Moderator backs teenage brothers’ bid to stay in the UK

The Church of Scotland Moderator has handed over an 85,000 signature petition in a bid to prevent the deportation of two teenage brothers.

Somer and Areeb Umeed Bakhsh say their lives would be in danger if they are sent back to Pakistan.

The Rt Rev Susan Brown said Christians in the Muslim country were at risk from Islamist extremists.

The family’s appeals have previously been rejected, with officials arguing they could live elsewhere in Pakistan.

But Mrs Brown called on the Home Secretary Sajid Javid to provide Somer, 15, and Areeb, 13, with permanent sanctuary in the UK.

She said: “The story of this family has touched the hearts of tens of thousands of people who want those in authority to know how upset they are that they are being treated so dispassionately.

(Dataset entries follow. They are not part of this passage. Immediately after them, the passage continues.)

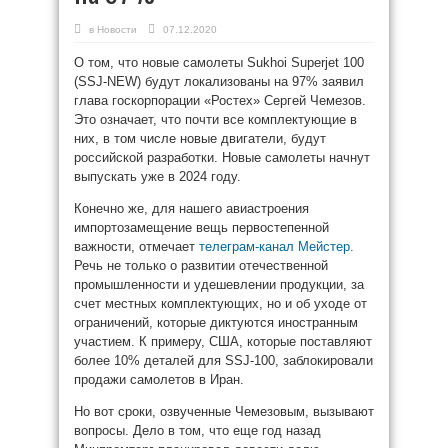
в
Новости
07.12.2020
О том, что новые самолеты Sukhoi Superjet 100
(SSJ-NEW) будут локализованы на 97% заявил
глава госкорпорации «Ростех» Сергей Чемезов.
Это означает, что почти все комплектующие в
них, в том числе новые двигатели, будут
российской разработки. Новые самолеты начнут
выпускать уже в 2024 году.
Конечно же, для нашего авиастроения
импортозамещение вещь первостепенной
важности, отмечает
телеграм-канал Мейстер.
Речь не только о развитии отечественной
промышленности и удешевлении продукции, за
счет местных комплектующих, но и об уходе от
ограничений, которые диктуются иностранным
участием. К примеру, США, которые поставляют
более 10% деталей для SSJ-100, заблокировали
продажи самолетов в Иран.
Но вот сроки, озвученные Чемезовым, вызывают
вопросы. Дело в том, что еще год назад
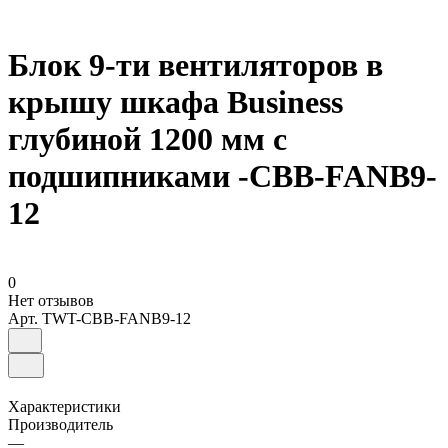
Блок 9-ти вентиляторов в
крышу шкафа Business
глубиной 1200 мм с
подшипниками -CBB-FANB9-
12
0
Нет отзывов
Арт.
TWT-CBB-FANB9-12
Характеристики
Производитель
—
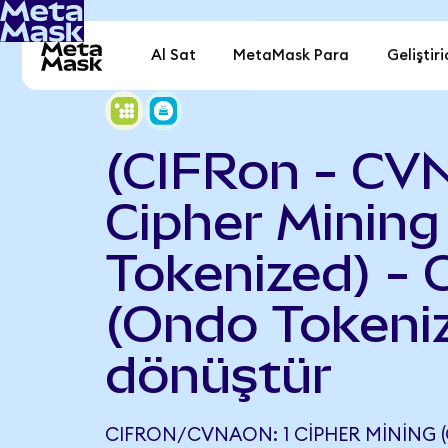
Al Sat
MetaMask Para
Geliştiri
(CIFRon - CV
Cipher Mining
Tokenized) - 
(Ondo Tokeni
dönüştür
CIFRON/CVNAON: 1 CIPHER MINING 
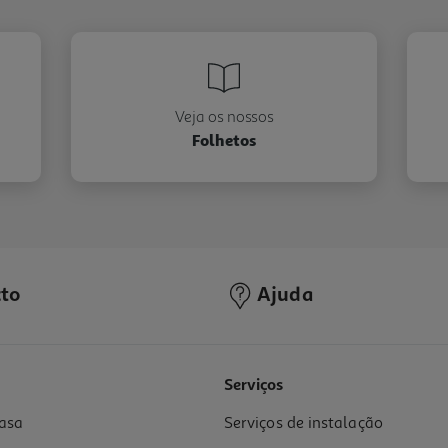
Veja os nossos
Folhetos
to
Ajuda
Serviços
asa
Serviços de instalação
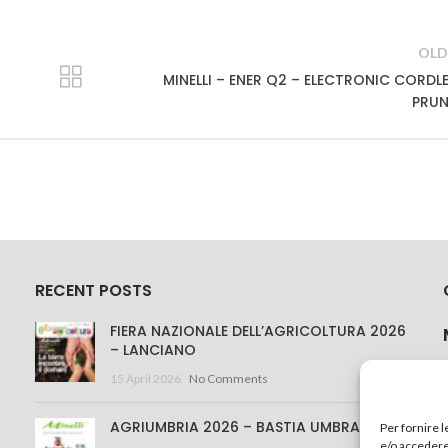
OLD
MINELLI – ENER Q2 – ELECTRONIC CORDL
PRUN
RECENT POSTS
FIERA NAZIONALE DELL’AGRICOLTURA 2026
– LANCIANO
15 April 2026
No Comments
AGRIUMBRIA 2026 – BASTIA UMBRA
Per fornire 
e/o accedere 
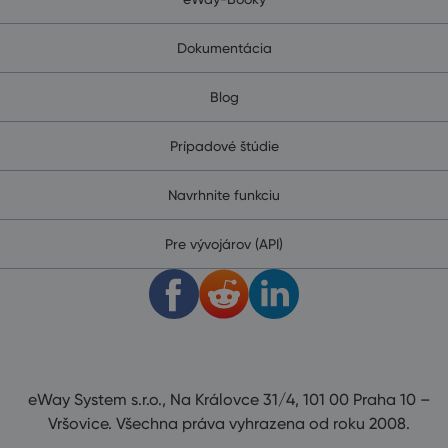
Dokumentácia
Blog
Prípadové štúdie
Navrhnite funkciu
Pre vývojárov (API)
eWay System s.r.o., Na Královce 31/4, 101 00 Praha 10 –
Vršovice. Všechna práva vyhrazena od roku 2008.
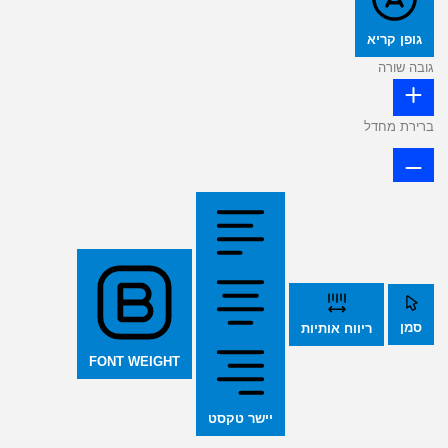
גופן קריא
גובה שורה
ברירת מחדל
סמן
ריווח אותיות
FONT WEIGHT
יישר טקסט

“All both boys want is to be the Scots they are and not sent to a country where Christians are persecuted and threatened by Islamic extremists.”

Death threats

The brothers and their parents, Maqsood and Parveen, fled to Glasgow in 2012 from Faisalabad in Pakistan after their father was subjected to death threats due to their Christian faith.

The UK government has repeatedly rejected the family’s plea for asylum, with officials claiming they can live peacefully in another part of Pakistan.

But Mr Bakhsh claims his name and photograph has been circulated among extremist groups and nowhere in the country is safe for them.

The family’s campaign to stay in Scotland has been backed the UK Labour leader Jeremy Corbyn, the Labour MP Paul Sweeney and SNP MSP Bob Doris.

Two judicial reviews against the asylum refusal have been dismissed, the most recent at the Court of Appeal in January 2015.

A Home Office spokeswoman said: “The UK has a proud history of granting asylum to those who need our protection and every case is assessed on its individual merits.”

A judicial review against the asylum refusal was dismissed in November 2013 and a second judicial review was dismissed at the Court of Appeal in January 2015.